Collected material ::

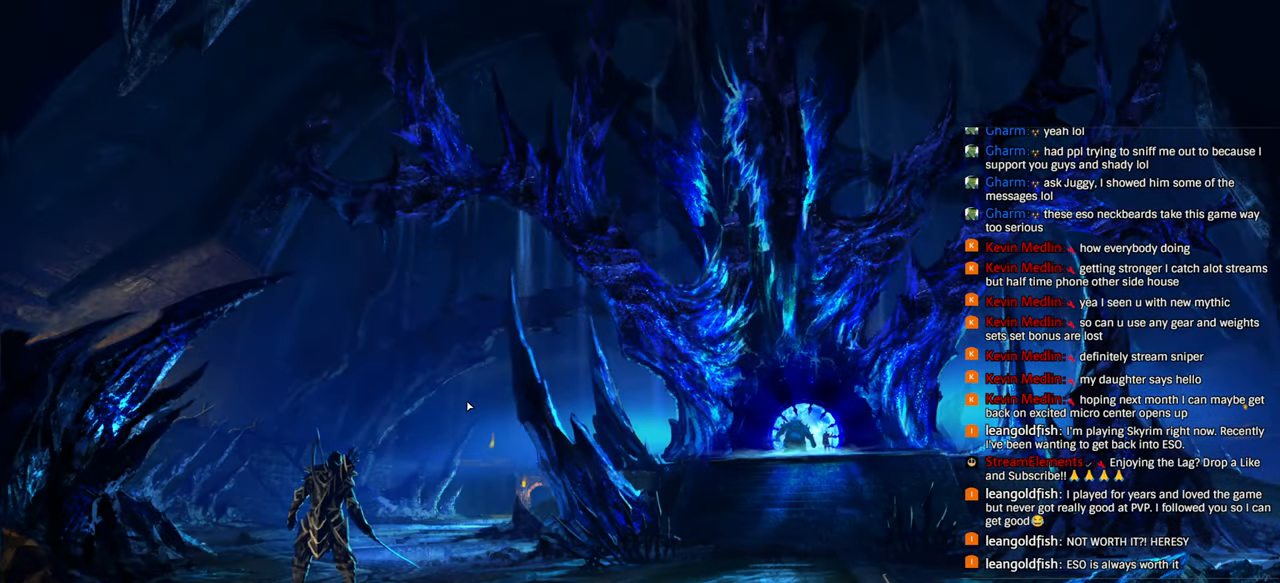
Gameplay with a controller (PlayStation layout); each line is a JSON object with the inputs held at the frame after it (dt_ms = milliseconds from this image to that frame). "events" lists button and stick changes between this image and that frame as [ms after this image, input, new state], when the widget could be followed in between.
{"dt_ms": 500, "buttons": [], "left_stick": "center", "right_stick": "center", "events": []}
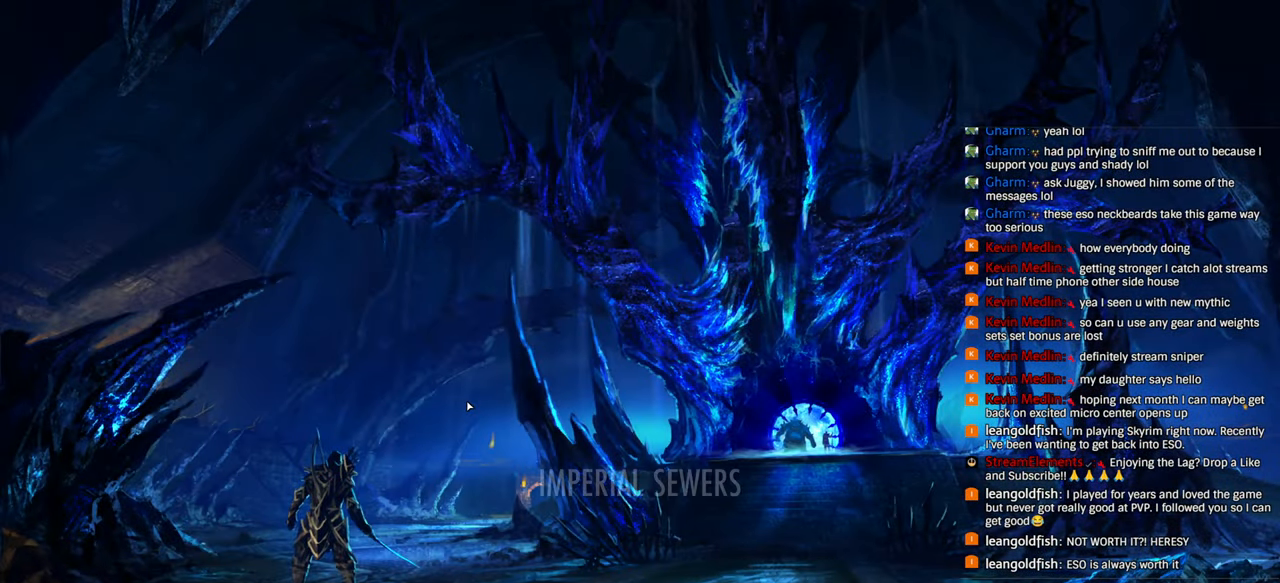
{"dt_ms": 500, "buttons": [], "left_stick": "center", "right_stick": "center", "events": []}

What is needed :: Please give every line above again word for word, apart from the pictures.

Completed exercise ::
Gameplay with a controller (PlayStation layout); each line is a JSON object with the inputs held at the frame after it (dt_ms = milliseconds from this image to that frame). "events" lists button and stick changes between this image and that frame as [ms after this image, input, new state], when the widget could be followed in between.
{"dt_ms": 500, "buttons": [], "left_stick": "center", "right_stick": "center", "events": []}
{"dt_ms": 500, "buttons": [], "left_stick": "center", "right_stick": "center", "events": []}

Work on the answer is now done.